I resist the urge to argue that if we're going to be so literal, “motor inn” might imply that I could in fact drive in here and spin said doughnuts.

“They tried to rob my van!” I shout. “And now the window's broken. I can't leave it unattended.”

“Right, because you're leaving.”

“Fuck you,” I tell him, slamming the door in his face, suddenly understanding how good that makes Jackie feel.

The next knock at my door isn't the desk clerk but the now-familiar face of the sheriff, without gas mask, visibly sagging upon seeing me and declaring, “Oh, for fuck's sake.”

We argue over my rights as a prescription-drug user and my entitlement as a paying motel customer to a safe environment; losing both arguments, I attempt a new one over the full refund due me if I do decide to leave—which I haven't yet said I'd do—only to lose that one too. Winless, I relent and head for the van when the sheriff stops me, gently prying the van's keys from my fingers as he reminds me that prescription or no, it remains illegal for me to drive under the influence.

That's when I discover that “Fuck you” doesn't universally lead to feeling better, although its current usage solves my temporary homeless dilemma. Instead of waking up on my first day away from home in a lonely motor inn, I wake up in the sheriff's holding cell where Will, armless once more due to the early morning hour, stares down at me through the bars, having come to pay my bail.

“I called your friend,” the sheriff explains. “Figured he owed you the bail.”

*   *   *

On the way back to the Sunset Elks parking lot, Will asks, “So why didn't you tell me you paid my bail? I thought they just let us go.”

“We were only in trouble because of me. That shouldn't cost you money.”

“I did think it was a little weird, just releasing us like that.”

“Aren't you used to being so pitiable, you get away with anything?”

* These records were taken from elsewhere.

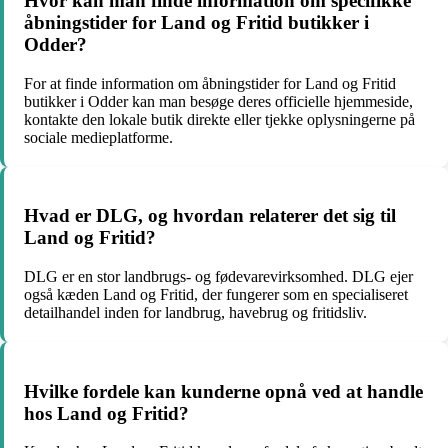
Hvor kan man finde information om specifikke
åbningstider for Land og Fritid butikker i
Odder?
For at finde information om åbningstider for Land og Fritid
butikker i Odder kan man besøge deres officielle hjemmeside,
kontakte den lokale butik direkte eller tjekke oplysningerne på
sociale medieplatforme.
Hvad er DLG, og hvordan relaterer det sig til
Land og Fritid?
DLG er en stor landbrugs- og fødevarevirksomhed. DLG ejer
også kæden Land og Fritid, der fungerer som en specialiseret
detailhandel inden for landbrug, havebrug og fritidsliv.
Hvilke fordele kan kunderne opnå ved at handle
hos Land og Fritid?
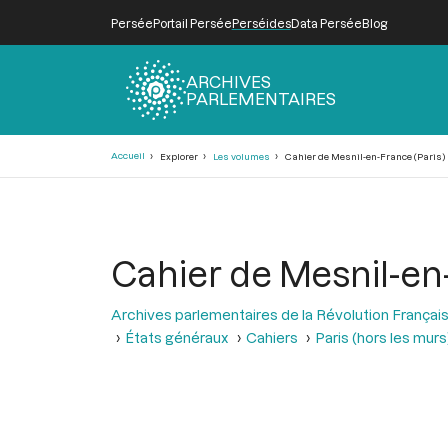
Persée
Portail Persée
Perséides
Data Persée
Blog
ARCHIVES
PARLEMENTAIRES
Fil
Accueil
Explorer
Les volumes
Cahier de Mesnil-en-France (Paris)
d'Ariane
Cahier de Mesnil-en-
Archives parlementaires de la Révolution Françai
États généraux
Cahiers
Paris (hors les murs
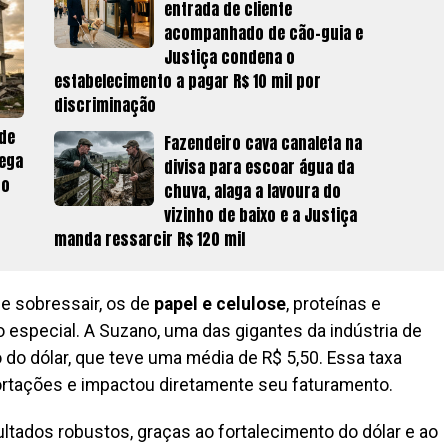
entrada de cliente
acompanhado de cão-guia e
Justiça condena o
estabelecimento a pagar R$ 10 mil por
discriminação
de
Fazendeiro cava canaleta na
rega
divisa para escoar água da
 o
chuva, alaga a lavoura do
vizinho de baixo e a Justiça
manda ressarcir R$ 120 mil
e sobressair, os de
papel e celulose
, proteínas e
pecial. A Suzano, uma das gigantes da indústria de
o do dólar, que teve uma média de R$ 5,50. Essa taxa
ortações e impactou diretamente seu faturamento.
ultados robustos, graças ao fortalecimento do dólar e ao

“Not with cops,” he mutters as we roll into the lot to see my van, nearly completely ransacked overnight. Gone is anything of value, and worse, those things with no monetary worth I care most about, as evidenced by the handful of Dad's thirty-five-millimeter slides dotting the parking lot like oversized confetti. Dad's suits, too unfashionable to steal, are left untouched, his ashes spilled but salvageable. Mom's zinnias remain in the passenger seat where I dropped them before being relieved of my keys. But the mother lode most deliciously struck by the thieves is a month's worth of weed, Vicodin, and Valium. Instead of a reality show celebrating the dumbness of car thieves, the returning thugs found themselves winning contestants on a game show, probably weeping with joy and clutching each other as they jumped up and down, balloons and audience applause raining over them as their families rushed the stage under closing credits.

“You okay?”

“Fine,” I lie, so pitiably that Will offers to let me crash at his place “for as long as it takes,” and regardless of how ill defined “it” is, we both know that no guest's stay can reasonably be that long.

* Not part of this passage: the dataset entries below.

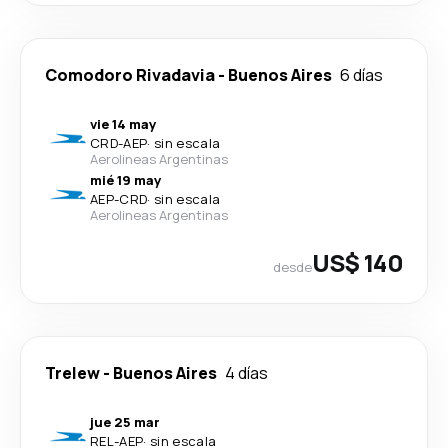
Comodoro Rivadavia
-
Buenos Aires
6 días
vie 14 may
CRD
-
AEP
·
sin escala
Aerolineas Argentinas
mié 19 may
AEP
-
CRD
·
sin escala
Aerolineas Argentinas
US$ 140
desde
Trelew
-
Buenos Aires
4 días
jue 25 mar
REL
-
AEP
·
sin escala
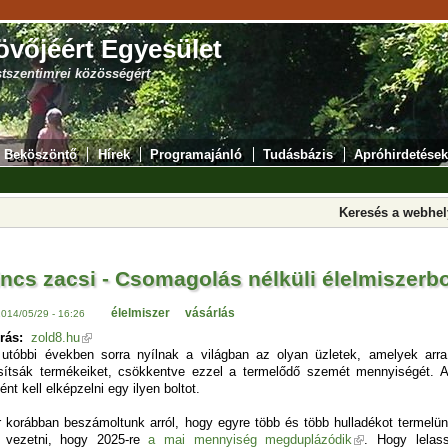
övőjéért Egyesület
stszentimrei közösségért
Beköszöntő
Hírek
Programajánló
Tudásbázis
Apróhirdetések
Keresés a webhe
ncs zacsi - Csomagolás nélküli élelmiszerb
élelmiszer
vásárlás
2014/05/29 - 16:26
rás:
zold8.hu
utóbbi években sorra nyílnak a világban az olyan üzletek, amelyek arr
sítsák termékeiket, csökkentve ezzel a termelődő szemét mennyiségét. 
ént kell elképzelni egy ilyen boltot.
 korábban beszámoltunk arról, hogy egyre több és több hulladékot termelün
 vezetni, hogy 2025-re
a mai mennyiség megduplázódik
. Hogy lelas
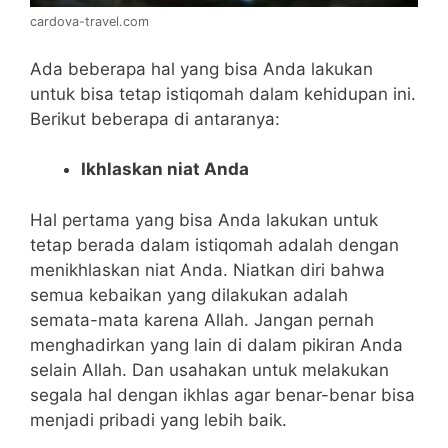
cardova-travel.com
Ada beberapa hal yang bisa Anda lakukan
untuk bisa tetap istiqomah dalam kehidupan ini.
Berikut beberapa di antaranya:
Ikhlaskan niat Anda
Hal pertama yang bisa Anda lakukan untuk
tetap berada dalam istiqomah adalah dengan
menikhlaskan niat Anda. Niatkan diri bahwa
semua kebaikan yang dilakukan adalah
semata-mata karena Allah. Jangan pernah
menghadirkan yang lain di dalam pikiran Anda
selain Allah. Dan usahakan untuk melakukan
segala hal dengan ikhlas agar benar-benar bisa
menjadi pribadi yang lebih baik.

I thank him and tell him I'll follow to his place, climbing into the van and crunching a million tiny nodules of car window under my ass. I reach to turn on the CD player but it too is gone, and with it my
Dad Is Dead
mixtape, which I hope the thieves find more perplexing than enjoyable.

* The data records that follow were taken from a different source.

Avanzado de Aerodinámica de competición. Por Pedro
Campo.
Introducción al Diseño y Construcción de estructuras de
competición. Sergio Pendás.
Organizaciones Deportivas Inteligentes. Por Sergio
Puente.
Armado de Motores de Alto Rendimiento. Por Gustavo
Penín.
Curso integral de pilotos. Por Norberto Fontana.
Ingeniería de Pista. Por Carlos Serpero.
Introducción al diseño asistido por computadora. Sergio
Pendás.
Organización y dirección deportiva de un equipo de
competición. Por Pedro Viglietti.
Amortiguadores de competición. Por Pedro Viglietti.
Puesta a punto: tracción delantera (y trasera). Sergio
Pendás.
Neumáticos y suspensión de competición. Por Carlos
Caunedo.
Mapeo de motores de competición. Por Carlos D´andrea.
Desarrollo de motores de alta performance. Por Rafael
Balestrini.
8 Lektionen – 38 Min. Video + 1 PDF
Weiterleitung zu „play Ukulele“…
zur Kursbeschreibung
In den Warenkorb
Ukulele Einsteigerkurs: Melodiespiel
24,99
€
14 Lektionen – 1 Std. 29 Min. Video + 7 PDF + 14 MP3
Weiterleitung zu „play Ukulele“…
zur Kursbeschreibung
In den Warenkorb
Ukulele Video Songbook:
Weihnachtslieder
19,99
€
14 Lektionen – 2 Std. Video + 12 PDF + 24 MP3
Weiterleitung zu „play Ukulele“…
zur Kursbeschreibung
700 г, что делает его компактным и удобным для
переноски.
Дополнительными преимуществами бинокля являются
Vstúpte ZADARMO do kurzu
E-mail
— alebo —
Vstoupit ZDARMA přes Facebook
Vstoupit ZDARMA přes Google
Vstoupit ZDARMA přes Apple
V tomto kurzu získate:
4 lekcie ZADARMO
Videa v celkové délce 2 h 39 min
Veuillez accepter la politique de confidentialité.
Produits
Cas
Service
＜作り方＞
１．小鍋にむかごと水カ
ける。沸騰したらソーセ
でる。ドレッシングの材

Screeching into reverse, I cut the wheel hard and take out a row of bushes, slam the car into drive and plow unlooking into traffic—who cares?—speeding forward, closing the distance on Will's rear bumper. He throws his one good arm up in the air, an asymmetrical shrug, and I can see him mouth the words
What the fuck?
in his rearview mirror, but I don't give a shit anymore, and there's nothing left to sedate me or placate me or otherwise-ate me. I want to shut out the roar of the blood in my ears and the world rushing in my broken window, so I plug in my earbuds and hit shuffle and the Judybats remind me that “Pain Makes You Beautiful.” So knowing what an absolutely breathtaking motherfucker I must be, I slow down.